CAIRO - Driven by local selling, Egyptian stocks slipped on Tuesday amid low volumes, traders said. Volume hit LE226 million ($38 million), according to Bourse data.
Arab and non-Arabs made net purchses worth LE1.8 million and LE4.1 million respectively. Locals made net sell-offs worth LE5.9 million.
The country's benchmark index EGX 30 slipped by 0.23 per cent to 4,631.77 points, according to Bourse data.
The broader indexes EGX 70 and EGX 100 were also in the red, falling by 0.14 and 0.24 per cent to 564.59 and 850.1 points respectively.
Egypt's heavyweight Commercial International Bank (CIB) added 0.07 per cent to LE26.93 per share. Orascom Construction Industries shed 0.67 per cent to LE239.81 per share.
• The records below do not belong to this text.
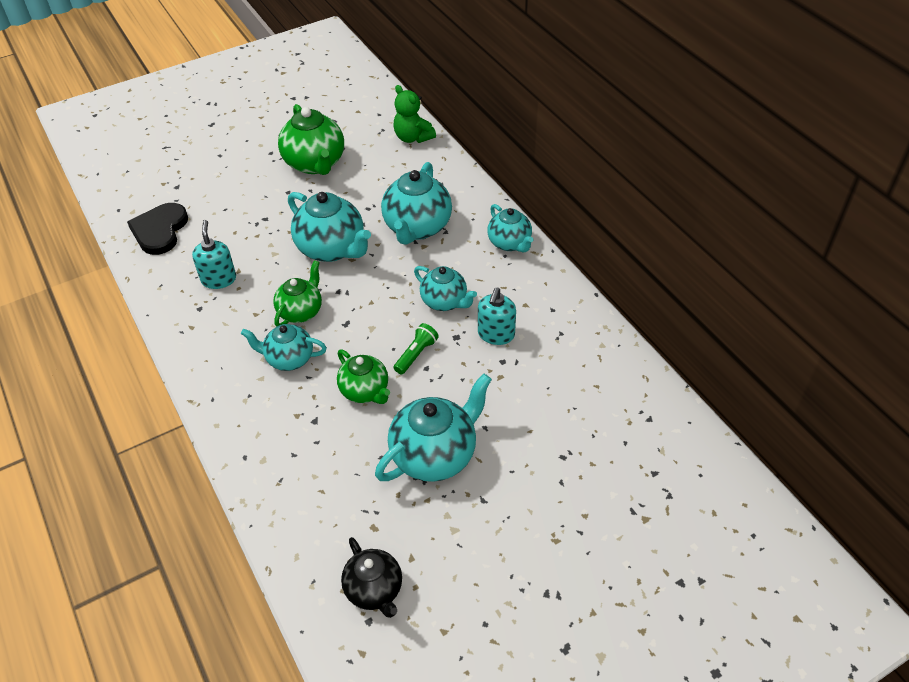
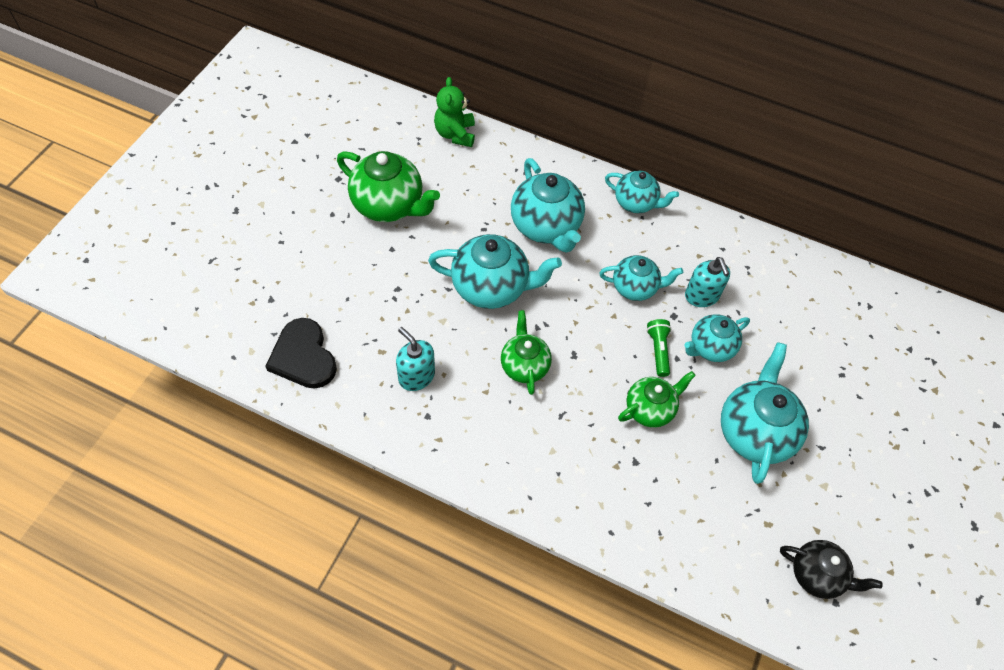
camera: 40 degrees left, 10 degrees up
(289, 359) = (558, 418): turquoise teapot -> turquoise teapot (710, 348)
(365, 391) = (650, 409): green teapot -> green teapot turned 45 degrees counterclockwise
(413, 137) = (455, 134): green teddy bear -> green teddy bear turned 75 degrees clockwise

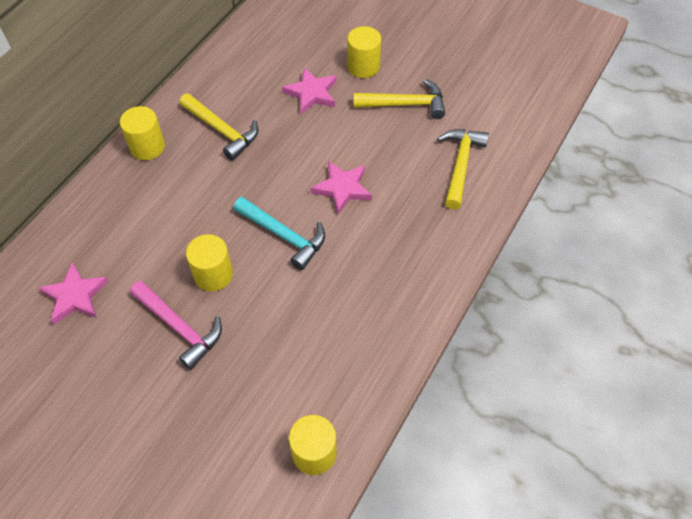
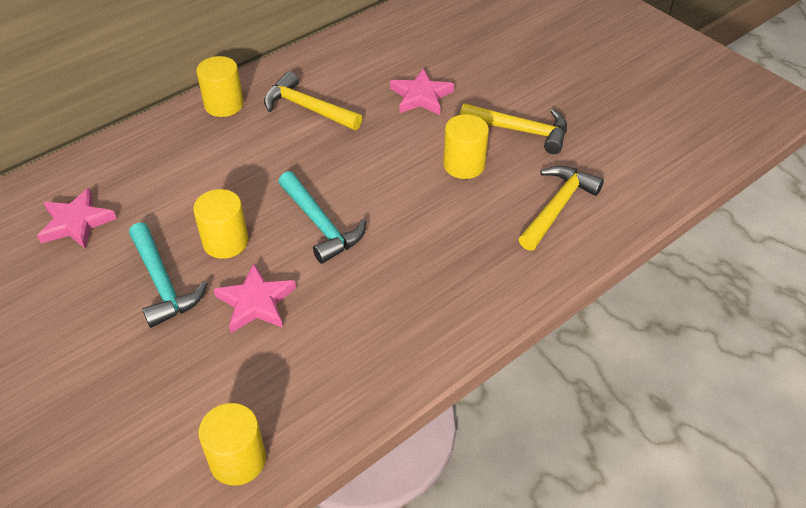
camera: 20 degrees right, 10 degrees down
(179, 327) = (162, 283): pink hammer -> turquoise hammer
(222, 130) = (307, 108): yellow hammer -> yellow hammer turned 150 degrees clockwise
(342, 188) = (409, 195): pink star -> pink star (256, 302)
(363, 66) = (491, 84): yellow cylinder -> yellow cylinder (464, 165)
Meanwhile, world stocks, the euro and commodities rose, after gauges of Chinese and eurozone economic activity came in less gloomy than feared, according to Reuters.
Although the eurozone and Chinese PMI data showed economic activity was likely to slow, they indicated there was still some growth.
Hopes of more stimulus from the U.S. central bank also buoyed markets, which shrugged off much weaker-than-expected readings of the ZEW business sentiment index for Germany, the single currency bloc's largest economy.
Financial markets have stabilised in the past two sessions after a few weeks of turmoil amid mounting fears of a new global crash to match that of 2008.
World stocks measured by the MSCI All-Country World Index advanced 0.9 per cent, leaving the benchmark down more than 12 percent this month and looking likely to post its biggest monthly percentage drop since October 2008, just after the collapse of Lehman Brothers.
Europe's FTSEurofirst 300 index rose 1.2 per cent, extending the previous session's 0.8 percent rise, while Tokyo's Nikkei average ended 1.2 per cent higher.
The euro was up 0.8 per cent at $1.4469, while the Australian dollar edged 0.9 per cent higher to $1.0494.
The dollar was down 0.4 per cent at 76.58 yen , still holding above a record low of 75.94 yen struck late last week as market players were wary of any yen-selling intervention by Japanese authorities.
The US currency has lost 5.6 per cent against the yen this year and more than 15 per cent versus the Swiss franc , as investors sought safety.